Chronique

Beanie Sigel
The B.coming

Damon Dash Music Group - 2005

Que restera-t-il de l’empire Roc-A-Fella ? Une certitude : la discographie complète de Jay-Z. Et après ? Cam’ron et Kanye West ont tous deux livré des albums de très bonne facture – les seuls succès publics du label en dehors de You Know Who – mais chez les jeunes pousses du ROC : rien, ou si peu. Memphis Bleek restera éternellement le voisin du dessous le plus chanceux de l’histoire du rap, on regardera le clip de ‘Do it again’ en se demandant qui pouvait bien être cette rappeuse aux sourcils envahissants, puis on se dira que, quand même, les Young Gunz ont été produits comme des rois le temps d’un album. Mais, en dix ans, aucun artiste n’aura véritablement su s’imposer comme le Scottie Pippen de Shawn Carter dans le label au diamant.

Enter Beanie Sigel. Fidèle homme de main de Roc-A-Fella depuis 1998, Beans n’a pas encore livré un album à l’image de sa robustesse, malgré quelques coups d’éclat sur ses deux premiers longs formats (‘The truth’ dans l’album du même nom, ‘What your life like part 2’ dans « The reason », sorti en 2001). Et si son troisième opus, The B.coming, peut déjà être considéré comme un album-clé dans l’histoire du label – il marque chronologiquement le divorce entre Jay-Z et ses associés Dame Dash et Kareem Burke – chaque fan du ROC, désormais scindé entre le Damon Dash Music Group et la « Carter Administration » espère secrètement que B. Mack livrera avec ce projet son Blueprint : un album irrésistible, personnel et racé.

Il le réussit – ou presque. Condamné à un an de prison suite à une fusillade devant un bar de Philadelphie, en juillet 2003, Beans signe avec The B.coming un album-rédemption aux titres évocateurs : ‘I can’t go on this way’, ‘Change’, ‘Lord have mercy’. Dans le surprenant premier single, le nuageux ‘Feel it in the air’, Sigel évoque ces petits moments de calme avant la tempête : une ouverture magistrale de la part de celui qui a multiplié les sessions studios et les tournages de clip avant son emprisonnement.

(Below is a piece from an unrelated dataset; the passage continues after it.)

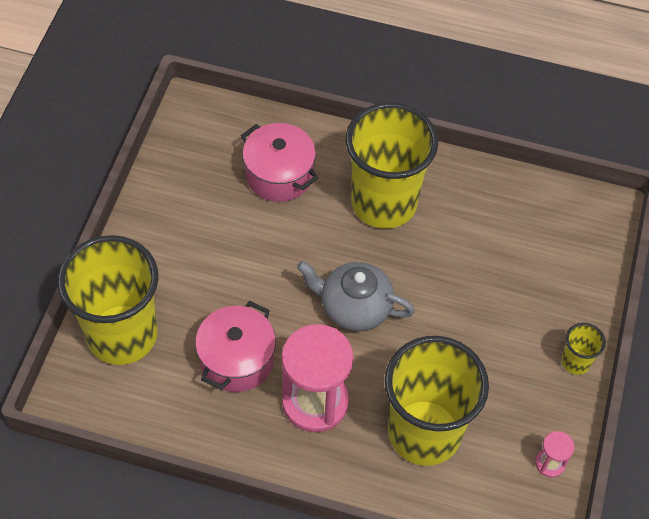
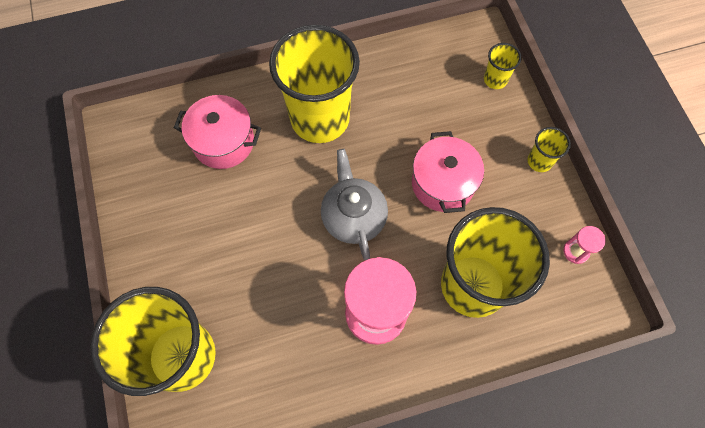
camera: 30 degrees left, 10 degrees up
pink pot [195,301,276,392] -> pink pot moved to [412,131,484,213]
grey teapot [297,261,415,331] -> grey teapot turned 90 degrees clockwise [321,149,388,260]
none -> yellow cup [484,43,522,89]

Toujours sur le fil entre rap et conversation, le « Broad Street Bully » instaure dès lors une proximité avec l’auditeur tout à fait appropriée au regard de l’ambiance de l’album, marquée par la frustration, le stress et les regrets.

Là où The reason souffrait d’un fossé important entre des titres monumentaux et des productions plus anecdotiques, The B.coming ne s’autorise aucune fioriture. Hormis le fade ‘Don’t stop’, commandé à des Neptunes tristounets, c’est bien le sample qui forme le cœur de l’album. Un sampling plus soul que jamais et un casting quatre étoiles, une fois de plus. Avec leurs influences mutuelles, les producteurs se tiennent la dragée haute, malgré les différences de génération (Aqua et Boola d’un côté, Buckwild et Heavy D de l’autre) et les jolies leçons assénées par Just Blaze (‘Bread & Butter’, malin) et le trop sous-estimé Bink!, tout en justesse dans le remuant ‘One shot deal’. Si la présence de Redman sur ce dernier titre est une heureuse surprise, on regrettera l’omniprésence d’une foule d’invités très hétéroclites : Grand Puba et Snoop, Bun B et Twista, plus la famille State Property au grand complet, dont un Peedi Peedi (hum) en pleine promo pré-album et l’impayable Freeway, dont le timbre de voix ravageur en fait à coup sûr le digne héritier de Ghostface dans le superbe ‘I can’t go on this way’.

Libéré de prison le 9 août dernier, Beanie Sigel a repris en grande pompe la promotion de ce B.Coming homogène, sans faille mais peut-être un peu trop sage pour porter le sceau des grands albums. Son troisième solo n’en est pas moins impressionnant du début jusqu’aux bonus tracks : ‘It’s on’, rescapé de la compilation State Property 2, et l’excellent ‘Wanted’, avec un Cam’ron rock n’roll (like Bon Jovi). Mais en ne s’octroyant que deux plages en solitaire, Beanie Sigel estompe la dimension introspective d’un disque qui marque pourtant un tournant dans sa vie personnelle. Reste un excellent album – assurément le meilleur de son auteur – qui vient se frotter à la discographie de Jay-Z dans le hall of fame d’une dynastie à reconstruire.